During AMD’s second-quarter earnings call, CEO Lisa Su said that all of the company’s upcoming 2020 product launches are still on schedule—meaning Zen 3 desktop CPUs, RDNA 2 “Big Navi” GPUs, and console hardware for the PS5 and Xbox Series X.
This is great news for consumers but bad news for Intel, which reorganized its engineering department this week shortly after admitting that we won’t be seeing its 7nm desktop CPUs until late 2022 or perhaps even 2023.
This isn’t quite as bad as it sounds—there’s a discrepancy between the way the two companies measure process size, and transistor density for Intel’s 7nm process should be roughly equivalent to AMD fab partner TSMC’s 5nm process. Unfortunately, the delay means TSMC should be debuting its 3nm parts around the same time that Intel now expects to be launch its own 7nm.

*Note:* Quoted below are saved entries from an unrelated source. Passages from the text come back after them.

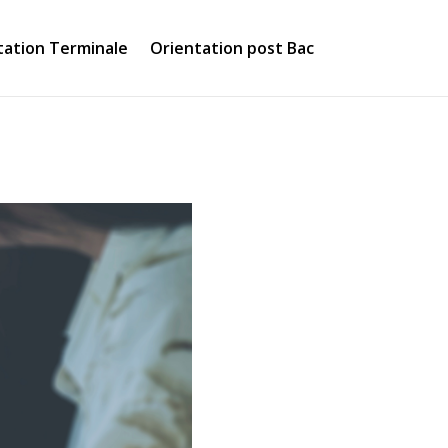
tation Terminale
Orientation post Bac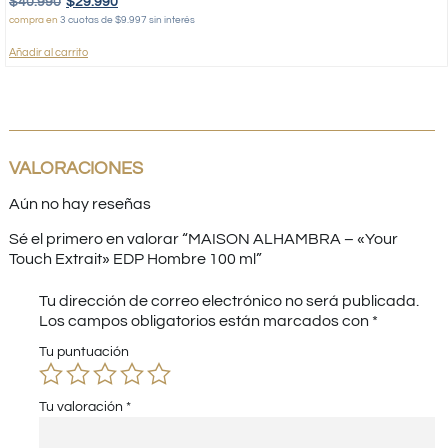
$
40.990
$
29.990
compra en
3 cuotas de $9.997 sin interés
Añadir al carrito
VALORACIONES
Aún no hay reseñas
Sé el primero en valorar “MAISON ALHAMBRA – «Your
Touch Extrait» EDP Hombre 100 ml”
Tu dirección de correo electrónico no será publicada.
Los campos obligatorios están marcados con
*
Tu puntuación
Tu valoración
*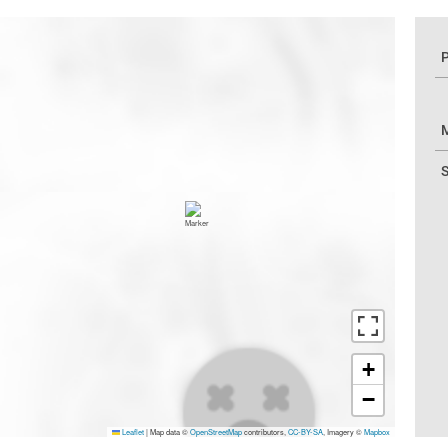
P
M
S
+
−
Leaflet
|
Map data ©
OpenStreetMap
contributors,
CC-BY-SA
, Imagery ©
Mapbox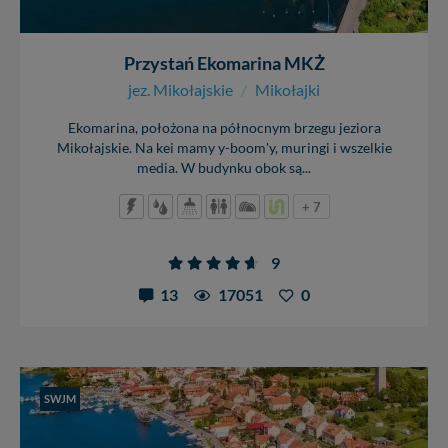
Przystań Ekomarina MKŻ
jez. Mikołajskie
/
Mikołajki
Ekomarina, położona na północnym brzegu jeziora
Mikołajskie. Na kei mamy y-boom'y, muringi i wszelkie
media. W budynku obok są...
+ 7
9
13
17051
0
SWJM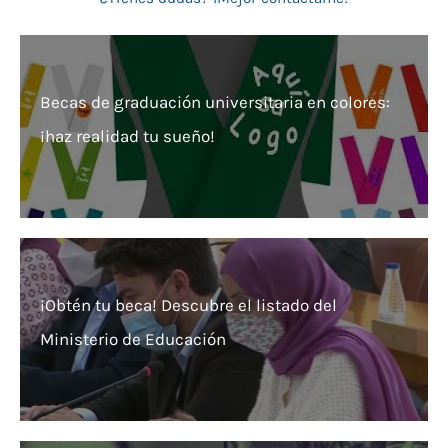
Becas de graduación universitaria en colores:
¡haz realidad tu sueño!
¡Obtén tu beca! Descubre el listado del
Ministerio de Educación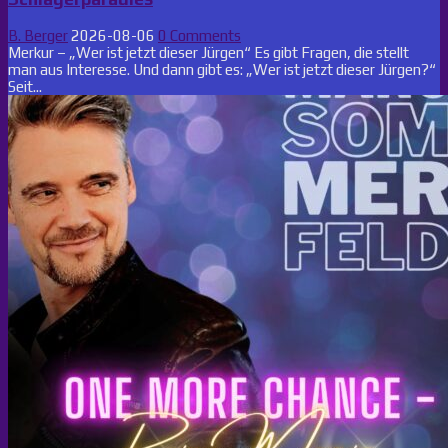
B. Berger
2026-08-06
0 Comments
Merkur – „Wer ist jetzt dieser Jürgen“ Es gibt Fragen, die stellt
man aus Interesse. Und dann gibt es: „Wer ist jetzt dieser Jürgen?“
Seit...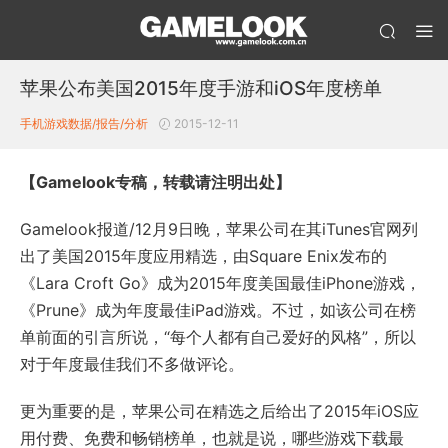
苹果公布美国2015年度手游和iOS年度榜单
手机游戏数据/报告/分析
2015-12-11
【Gamelook专稿，转载请注明出处】
Gamelook报道/12月9日晚，苹果公司在其iTunes官网列
出了美国2015年度应用精选，由Square Enix发布的
《Lara Croft Go》成为2015年度美国最佳iPhone游戏，
《Prune》成为年度最佳iPad游戏。不过，如该公司在榜
单前面的引言所说，“每个人都有自己爱好的风格”，所以
对于年度最佳我们不多做评论。
更为重要的是，苹果公司在精选之后给出了2015年iOS应
用付费、免费和畅销榜单，也就是说，哪些游戏下载最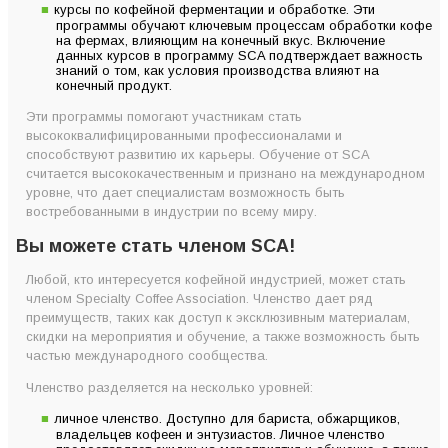
курсы по кофейной ферментации и обработке. Эти
программы обучают ключевым процессам обработки кофе
на фермах, влияющим на конечный вкус. Включение
данных курсов в программу SCA подтверждает важность
знаний о том, как условия производства влияют на
конечный продукт.
Эти программы помогают участникам стать
высококвалифицированными профессионалами и
способствуют развитию их карьеры. Обучение от SCA
считается высококачественным и признано на международном
уровне, что дает специалистам возможность быть
востребованными в индустрии по всему миру.
Вы можете стать членом SCA!
Любой, кто интересуется кофейной индустрией, может стать
членом Specialty Coffee Association. Членство дает ряд
преимуществ, таких как доступ к эксклюзивным материалам,
скидки на мероприятия и обучение, а также возможность быть
частью международного сообщества.
Членство разделяется на несколько уровней:
личное членство. Доступно для бариста, обжарщиков,
владельцев кофеен и энтузиастов. Личное членство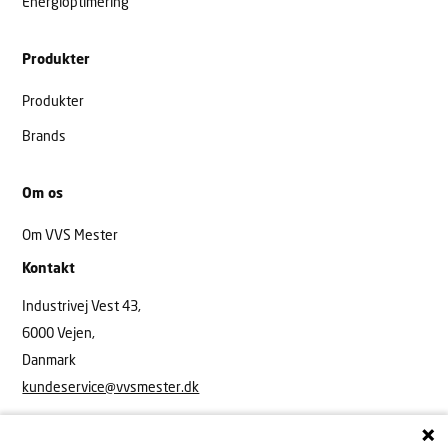
Energioptimering
Produkter
Produkter
Brands
Om os
Om VVS Mester
Kontakt
Industrivej Vest 43,
6000 Vejen,
Danmark
kundeservice@vvsmester.dk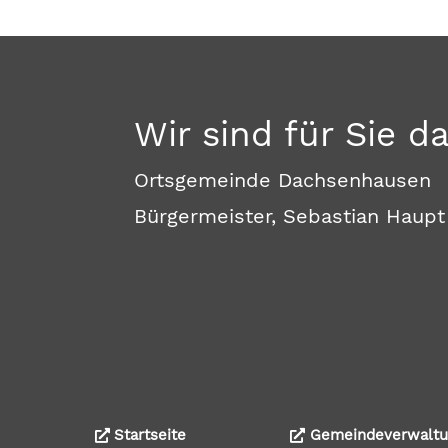
Wir sind für Sie d
Ortsgemeinde Dachsenhausen
Bürgermeister, Sebastian Haupt
Startseite
Gemeindeverwaltu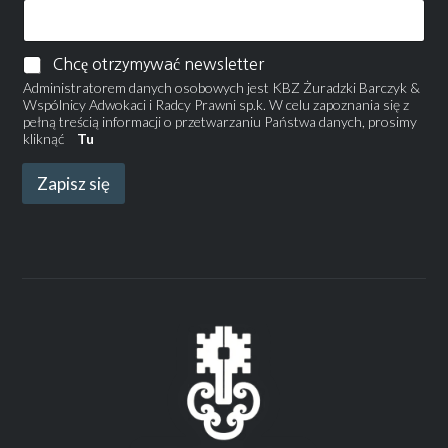
Chcę otrzymywać newsletter
Administratorem danych osobowych jest KBZ Żuradzki Barczyk &
Wspólnicy Adwokaci i Radcy Prawni sp.k. W celu zapoznania się z
pełną treścią informacji o przetwarzaniu Państwa danych, prosimy
kliknąć
Tu
Zapisz się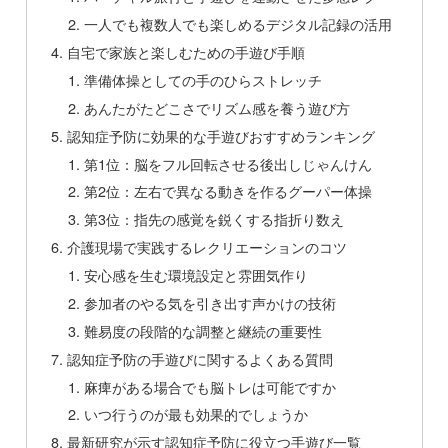
一人でも複数人でも楽しめるデジタル記録の活用
自宅で家族と楽しむための手遊び手順
準備体操としての手のひらストレッチ
あんたがたどこさでリズム感を養う遊び方
認知症予防に効果的な手遊びおすすめランキング
第1位：脳をフル回転させる後出しじゃんけん
第2位：左右で異なる動きを作るグーパー体操
第3位：指先の感覚を鋭くする指折り数え
介護現場で実践するレクリエーションのコツ
安心感を生む環境設定と雰囲気作り
参加者のやる気を引き出す声かけの技術
難易度の段階的な調整と継続の重要性
認知症予防の手遊びに関するよくある質問
麻痺がある場合でも脳トレは可能ですか
いつ行うのが最も効果的でしょうか
最新研究が示す認知症予防に役立つ手遊び一覧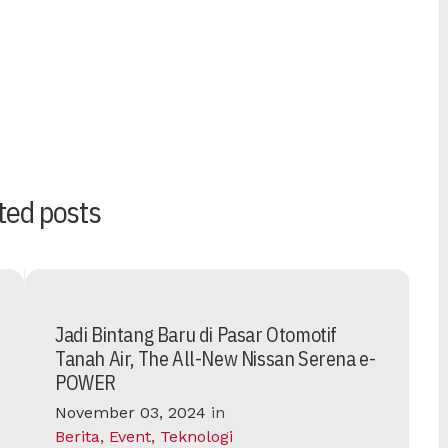
ted posts
Jadi Bintang Baru di Pasar Otomotif
Tanah Air, The All-New Nissan Serena e-
POWER
November 03, 2024
in
Berita
,
Event
,
Teknologi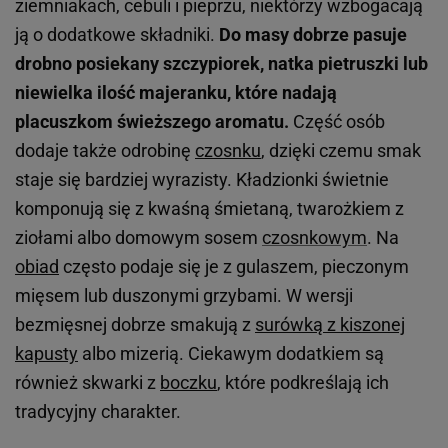
ziemniakach, cebuli i pieprzu, niektórzy wzbogacają
ją o dodatkowe składniki.
Do masy dobrze pasuje
drobno posiekany szczypiorek, natka pietruszki lub
niewielka ilość majeranku, które nadają
placuszkom świeższego aromatu.
Część osób
dodaje także odrobinę
czosnku
, dzięki czemu smak
staje się bardziej wyrazisty. Kładzionki świetnie
komponują się z kwaśną śmietaną, twarożkiem z
ziołami albo domowym sosem
czosnkowym
. Na
obiad
często podaje się je z gulaszem, pieczonym
mięsem lub duszonymi grzybami. W wersji
bezmięsnej dobrze smakują z
surówką z kiszonej
kapusty
albo mizerią. Ciekawym dodatkiem są
również skwarki z
boczku
, które podkreślają ich
tradycyjny charakter.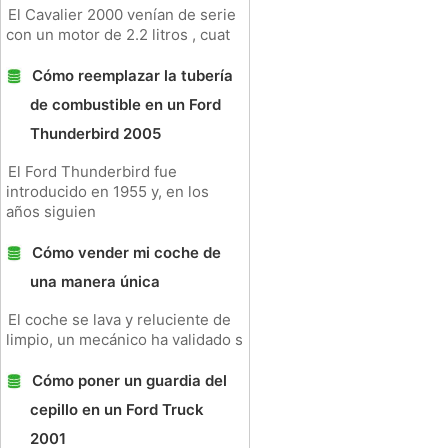
El Cavalier 2000 venían de serie
con un motor de 2.2 litros , cuat
Cómo reemplazar la tubería
de combustible en un Ford
Thunderbird 2005
El Ford Thunderbird fue
introducido en 1955 y, en los
años siguien
Cómo vender mi coche de
una manera única
El coche se lava y reluciente de
limpio, un mecánico ha validado s
Cómo poner un guardia del
cepillo en un Ford Truck
2001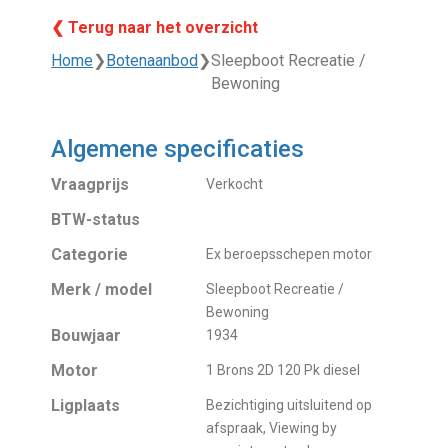
❮ Terug naar het overzicht
Home
❯
Botenaanbod
❯
Sleepboot Recreatie /
Bewoning
Algemene specificaties
Vraagprijs
Verkocht
BTW-status
Categorie
Ex beroepsschepen motor
Merk / model
Sleepboot Recreatie /
Bewoning
Bouwjaar
1934
Motor
1 Brons 2D 120 Pk diesel
Ligplaats
Bezichtiging uitsluitend op
afspraak, Viewing by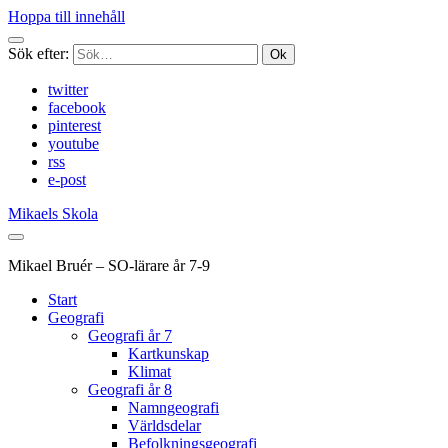
Hoppa till innehåll
Sök efter:
twitter
facebook
pinterest
youtube
rss
e-post
Mikaels Skola
Mikael Bruér – SO-lärare år 7-9
Start
Geografi
Geografi år 7
Kartkunskap
Klimat
Geografi år 8
Namngeografi
Världsdelar
Befolkningsgeografi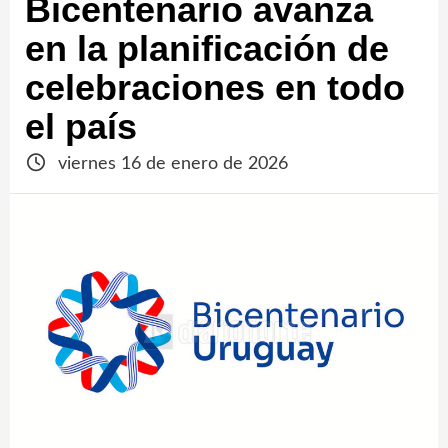
Bicentenario avanza
en la planificación de
celebraciones en todo
el país
viernes 16 de enero de 2026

AMD’s own good news continued with the earnings themselves, with revenue up 26 percent and net income up $122 million—a whopping 449 percent—year on year. Su attributed the increase primarily to Epyc and Ryzen CPUs, with special focus on Ryzen 4000 mobile—the company’s average sale price actually dropped year-on-year due to the increased revenue from the individually less-expensive mobile processors. Su went on to say that the revenue from mobile Ryzen 4000 ramped up “faster than any mobile processor in our history.”
We don’t yet have firm dates for Zen 3 CPUs, but they’re generally expected to launch in Q3 2020. We also don’t know for certain which CPU lines will initially launch on Zen 3—but Epyc seems likely to lead the way, since its next-gen Milan is the only specific Zen 3 product AMD has committed to a 2020 launch so far. Meanwhile, Big Navi GPUs are expected to launch around the same time, and PS5 and Xbox Series X are expected “in time for the holidays.”